That the Public Distribution System (PDS) was always leaky and inefficient is a matter of no dispute. Over the past few years, there was an effort to make it smarter and technology-driven. The PDS has come a long way from the one envisaged in the early 1960s. The courts have ensured it has turned from a charity-based welfare dole-out to a rights-based programme. The National Food Security Act of 2013 was a good step in this direction.
On paper, the targeted PDA under the National Food Security Act covers about 75 percent of the rural population and 50 percent of urban population. The system has turned out more transparent and automated compared to what it was a decade ago. As the system evolves, and once the ‘One Nation One Ration Plan’ gains momentum, we might be able to plug in leaks more efficiently and at the same time ensure even the migrant populations are not left out. All these are noble aims for the future.
However, there is a fundamental flaw in the way the system is being implemented and that may derail the entire purpose of the scheme. The ration cards are based on the 2011 Census. In a country with an exploding population as India, relying on a 10-year-old data has serious repercussions. India’s population was around 121 crore in 2011. Now, it is estimated to be near 140 crore. Even during the pre-Covid period, it was estimated that nearly 10 crore eligible people were excluded from the PDS system, according to economists Jean Dreaze and Reetika Khera. The pandemic has shattered the economy and has pushed around 23 crore Indians into the clutches of dire poverty.

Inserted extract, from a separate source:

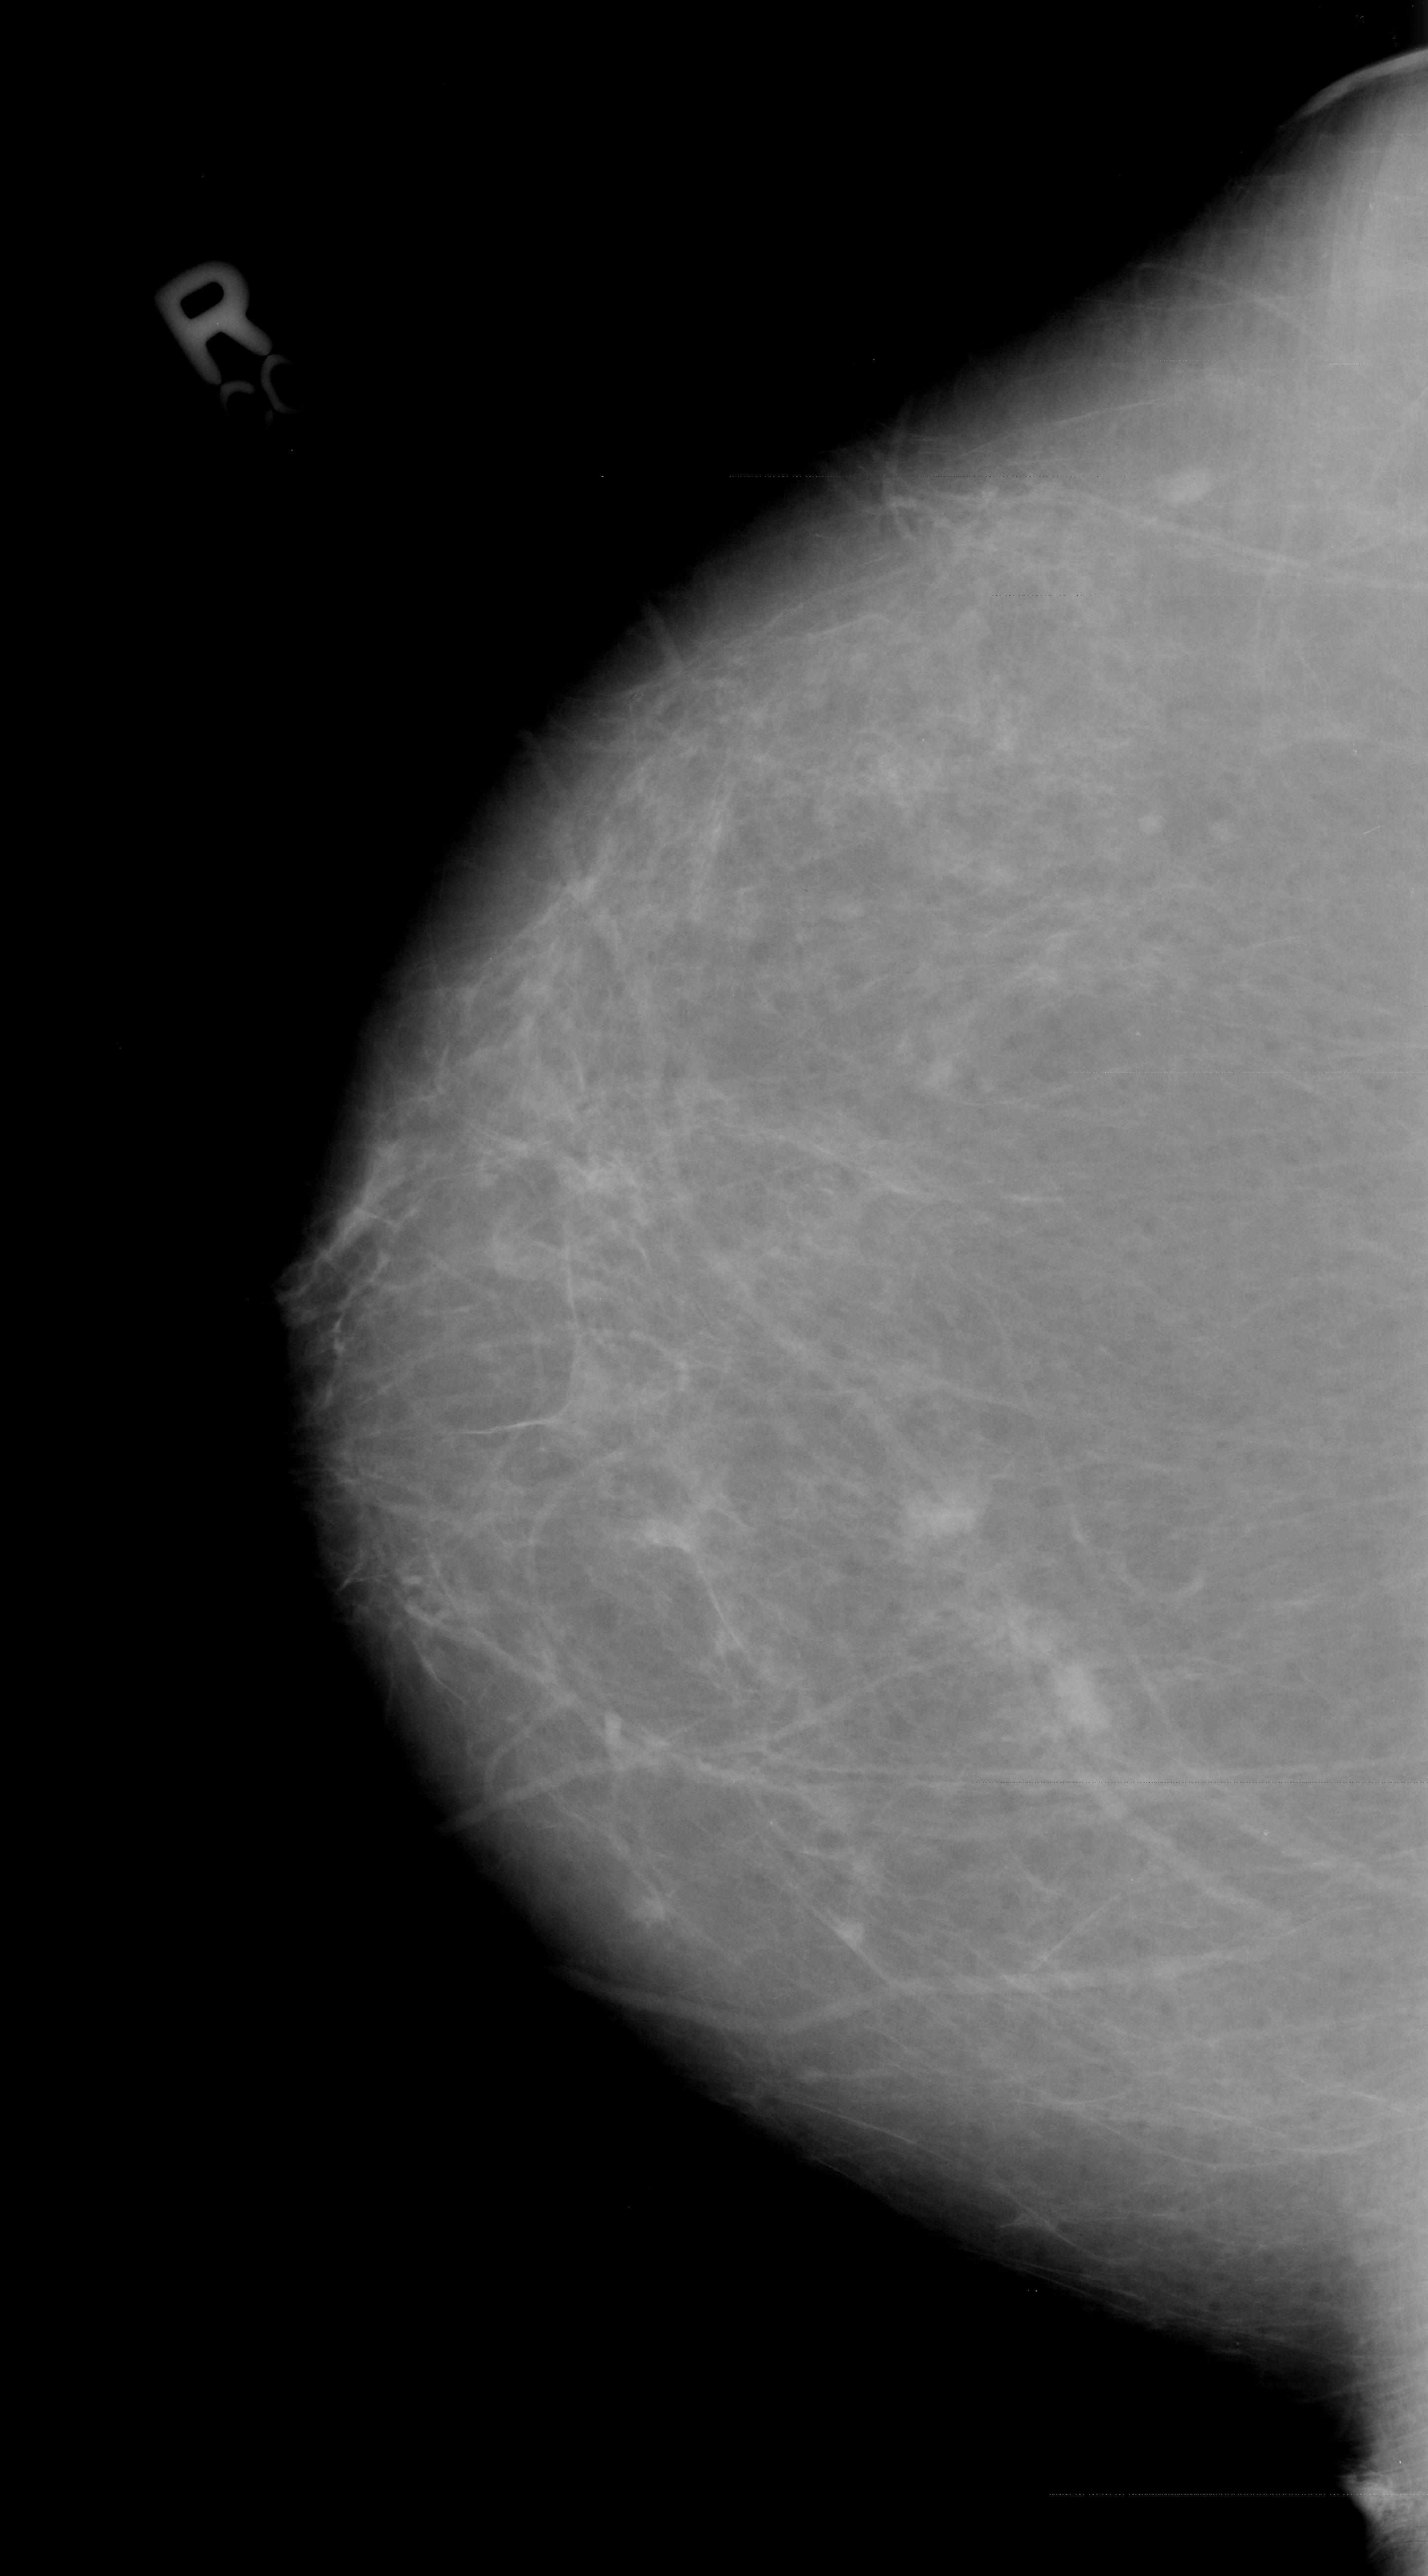
Mammogram (digitized film); right breast; craniocaudal (CC) view; BI-RADS breast density category 1 (scale 1–4); 1428 × 2576 image matrix.
Expert-marked regions of interest on this film, with their recorded descriptors:
- Finding 1 of 2: mass, shape irregular, margins ill defined; BI-RADS assessment category 4; pathology result (as recorded, not read from the image): malignant: bounding box (x1, y1, x2, y2) in pixels: (882, 1482, 986, 1566)
- Finding 2 of 2: mass, shape irregular, margins ill defined; BI-RADS assessment category 4; subtlety rating 3 on a 1 (subtle) to 5 (obvious) scale; pathology result (as recorded, not read from the image): malignant: (1038, 1650, 1116, 1740)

As per an Azim Premji University report, there has been an increase of 15 per cent poverty in rural areas and 20 per cent surge in urban areas. The unemployment statistics would give any ruler with a conscience sleepless nights. As the agrarian crisis is devastating rural economies, the urban economy is not doing any better. Before the Covid-19 crisis, the manufacturing sector used to employ around four crore people. In August, this sector employed around 2.8 crore, indicating a huge loss of jobs. The surge in GDP is based on the low base of the previous year’s perilous fall and not on any real growth.
The industries that used to absorb the unemployed masses from the rural hinterlands, like construction, entertainment and retail are in limbo. Even the employment data doesn’t capture the real picture of distress, for it doesn’t show the fall in salaries and wages. Many positions have gone from permanent positions to temporary ones. All these indicate the humongous crisis that a huge section of our population is facing.
In May 2020, India’s Supreme Court had taken suo moto action to instruct the government to provide food for people suffering from hunger, irrespective of whether their data is captured in smart ration cards or not. Accordingly, the government had announced that it would provide ration to eight crore people who do not have ration cards for two months. But many states botched up even this.
To get a ration card was always a complex procedure, but is now mind-bogglingly difficult for the people who actually need them. Obtaining proof of residence, electricity bills and various other documents may be cumbersome but doable for the educated middle class, but these become stumbling obstacles for the destitute. There have been migrations and reverse migrations in the last two years due to the ever-changing rules on lockdowns and restrictions, resulting in no permanent address for many. If we rely on the 2011 data for feeding the destitute, how many deserving people are getting excluded?
If we depend on the National Sample Survey (NSS) household consumption survey date of 2011-2012, how can we account for the people who had slipped to poverty in the last two years? Maybe the government is aware of this huge gap but its hands are tied due to the fiscal deficit. In that case, isn’t it time to have our priorities right? We have surplus grains available in India. The FCI storages are overflowing with a record 10 crore metric tonnes of grains. It is at such times that the citizens should feel the government is with them. Technology obsession should not lead to policy blindness. The question to be asked is, is this the time to be smart or is this the time to have a heart? When sufficient grains are available with us, and if we allow one third of our citizens to go hungry, how can we call the system ‘smart’?